SHA-2 changes significantly from the previous version, SHA-1. It has 6 variant: SHA-224, SHA-256, SHA-384, SHA-512, SHA-512/224, SHA-512/256, they differ in their output size and the number of internal rounds they perform.

Here is the algorithm for SHA-256:

  1. Padding: Append padding bits to the message to ensure its length is a multiple of 512 bits. The padding includes a single '1' bit followed by a series of '0' bits, and the length of the original message is appended to the end. Specifically, the padding needs to be (L + 1 + K + 64), where L is the message length and K is the number of '0' bits needs to be added.

  2. Initialize Variables: Initialize eight 32-bit variables (A, B, C, D, E, F, G, H) with the initial hash values, they are the first 32 bits of the fractional parts of the square roots of the first 8 primes 2 to 19.

  3. Process Chunk: Message Schedule: Message is broken up into 512-bit chunks. An array called message schedule (typically denoted as W) will be created, it ranges from W[0] to W[63], and it contains a set of words derived from the input messages, which will be used for later steps.

    The original message chunk is copied to the first 16 words of the message schedule array. The remaining 48 words from 16 to 63 will be populated by extending the initial 16 words. The populating process includes bitwise process such as rotate, shifting, and XOR logical operation.

  4. Initialize: Using the current hash value (the initial hash values if it's the first time), initializes variables A, B, C, D, E, F, G, H.

  5. Compression Function: The compression function is the main step of the algorithm, it involves updating the current hash value with the message schedule array. It consists of a series of logical and arithmetic operations.

  6. Update Variables: Update the variables A, B, C, D, E, F, G, H with the results of the compression function.

  7. Final Hash: After processing all chunks, concatenate the final values of A, B, C, D, E, F, G, H to obtain the hash value (big-endian).

    SHA-2 algorithm
    Source: https://upload.wikimedia.org/wikipedia/commons/thumb/7/7d/SHA-2.svg/400px-SHA-2.svg.png

SHA-3

SHA-3 is the latest member of SHA cryptographic hash function family, the variants are SHA3-224, SHA3-256, SHA3-384, SHA3-512. The design of SHA-3 differs with SHA-1 and SHA-2, it is based on the Keccak sponge construction, in contrast SHA-1 and 2 uses the Merkle-Damgård construction.

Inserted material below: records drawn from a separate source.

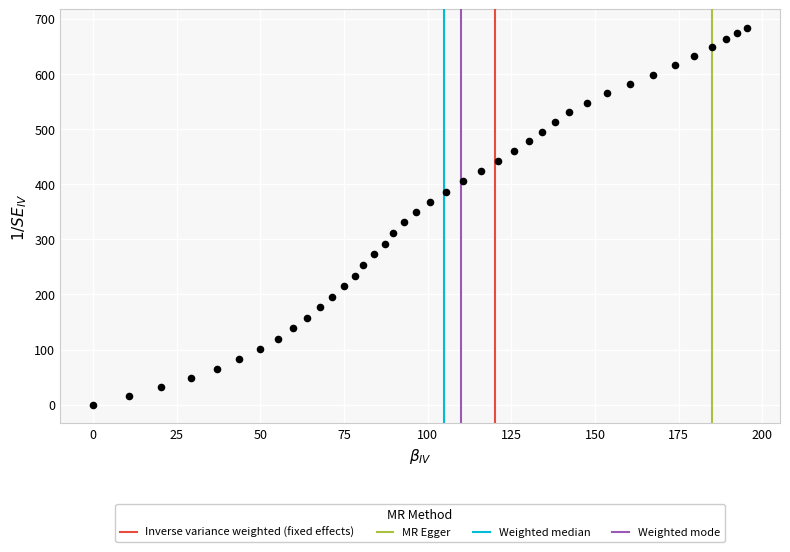

What is the range of Y values (max minus min)?

683.0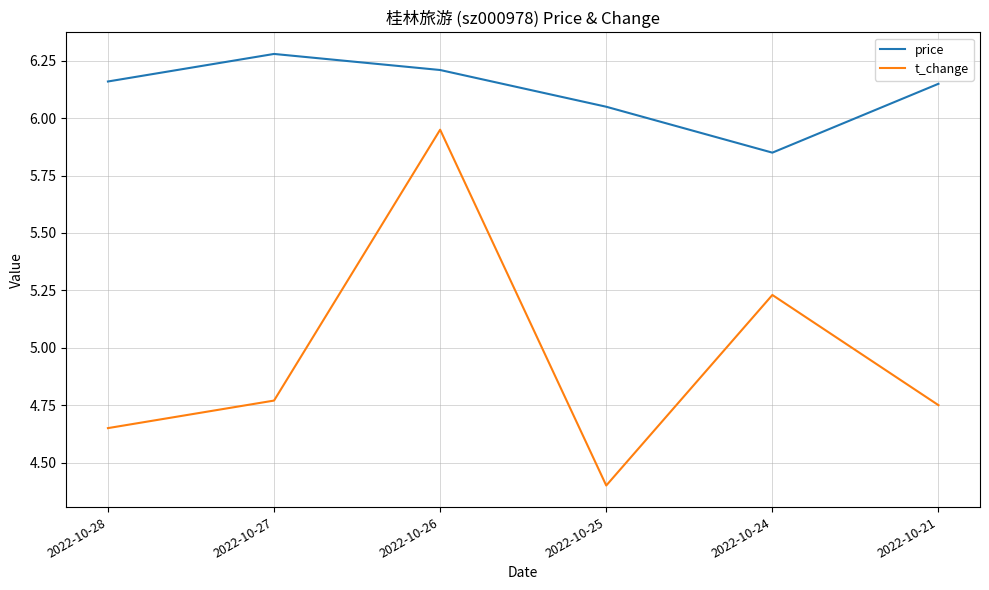

Which category has the highest value in the t_change series?

2022-10-26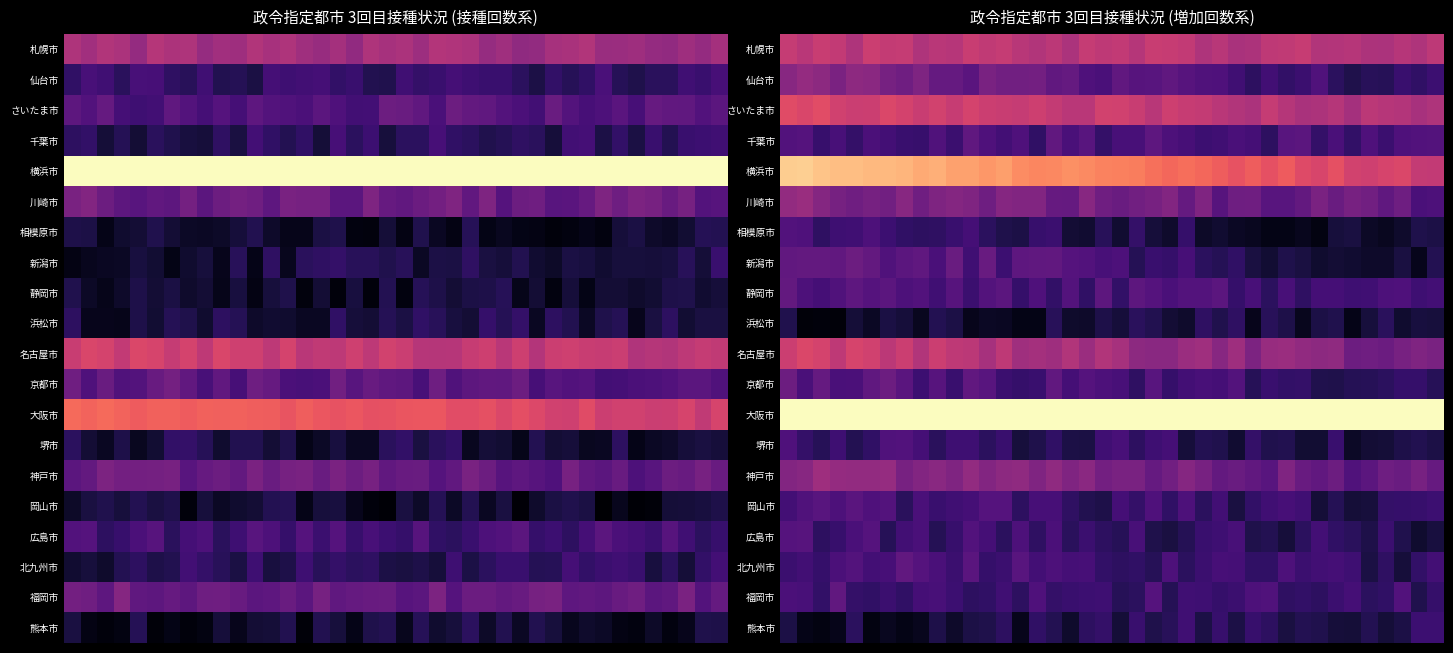

Between 23 and 6, which is larger?

23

The Merkle-Damgård construction works by processing the input message in fixed-size chunks, each chunk is sequentially hashed and combined with the previous output (or the initial hash), the final step combines all the hash state together.

The Keccak sponge construction uses a "sponge function" that absorbs and squeezes. It begins by padding the input and breaking it down into fixed-size chunk. The sponge construction has some internal state, by XOR-ing the input and the internal state, the chunk will be absorbed to the portion of the state.

The absorbed data undergoes a permutation operation to introduce more complexity, this includes series of nonlinear transformations and bitwise operations. After the permutation, a portion of the state is extracted for the hash output, this is the squeezing phase.